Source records
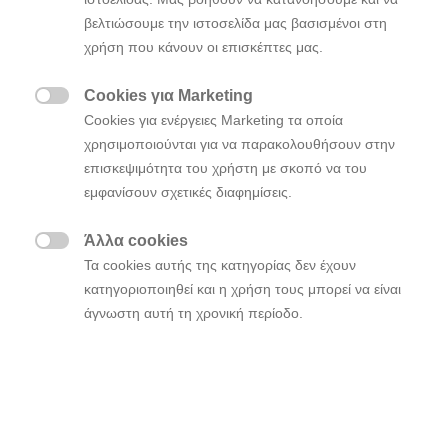
βελτιώσουμε την ιστοσελίδα μας βασισμένοι στη
χρήση που κάνουν οι επισκέπτες μας.
Cookies για Marketing

Cookies για ενέργειες Marketing τα οποία
χρησιμοποιούνται για να παρακολουθήσουν στην
επισκεψιμότητα του χρήστη με σκοπό να του
εμφανίσουν σχετικές διαφημίσεις.
Άλλα cookies

Τα cookies αυτής της κατηγορίας δεν έχουν
Η Hyundai Motor Company αποκάλυψε λεπτομέρειες
κατηγοριοποιηθεί και η χρήση τους μπορεί να είναι
σχετικά με τις ακραίες χειμερινές δοκιμές του
IONIQ
άγνωστη αυτή τη χρονική περίοδο.
, του πρώτου υψηλών επιδόσεων, μαζικής
5 N
παραγωγής αμιγώς ηλεκτρικού μοντέλου της μάρκας
N στην πίστα δοκιμών της Hyundai Mobis στο
Arjeplog της Σουηδίας.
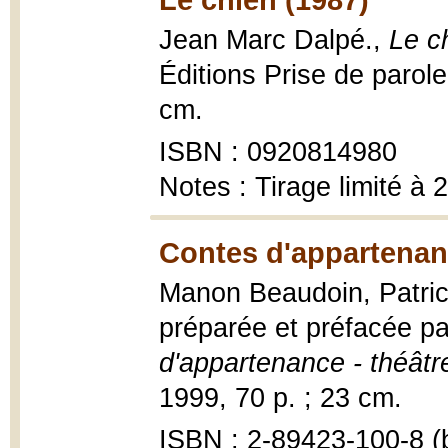
Jean Marc Dalpé.,
Le c
Éditions Prise de parole
cm.
ISBN : 0920814980
Notes : Tirage limité à 
Contes d'appartenan
Manon Beaudoin, Patric
préparée et préfacée pa
d'appartenance - théâtr
1999, 70 p. ; 23 cm.
ISBN : 2-89423-100-8 (b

*TASK TO COMPLETE*
Every line from the one containing "Άλλα cookies" through the end of the entries above, both included, should be extracted exactly, with pictures left out.

*SOLUTION TO THE EXERCISE*
Άλλα cookies

Τα cookies αυτής της κατηγορίας δεν έχουν
Η Hyundai Motor Company αποκάλυψε λεπτομέρειες
κατηγοριοποιηθεί και η χρήση τους μπορεί να είναι
σχετικά με τις ακραίες χειμερινές δοκιμές του
IONIQ
άγνωστη αυτή τη χρονική περίοδο.
, του πρώτου υψηλών επιδόσεων, μαζικής
5 N
παραγωγής αμιγώς ηλεκτρικού μοντέλου της μάρκας
N στην πίστα δοκιμών της Hyundai Mobis στο
Arjeplog της Σουηδίας.
Jean Marc Dalpé.,
Le c
Éditions Prise de parole
cm.
ISBN : 0920814980
Notes : Tirage limité à 
Contes d'appartenan
Manon Beaudoin, Patric
préparée et préfacée pa
d'appartenance - théâtr
1999, 70 p. ; 23 cm.
ISBN : 2-89423-100-8 (b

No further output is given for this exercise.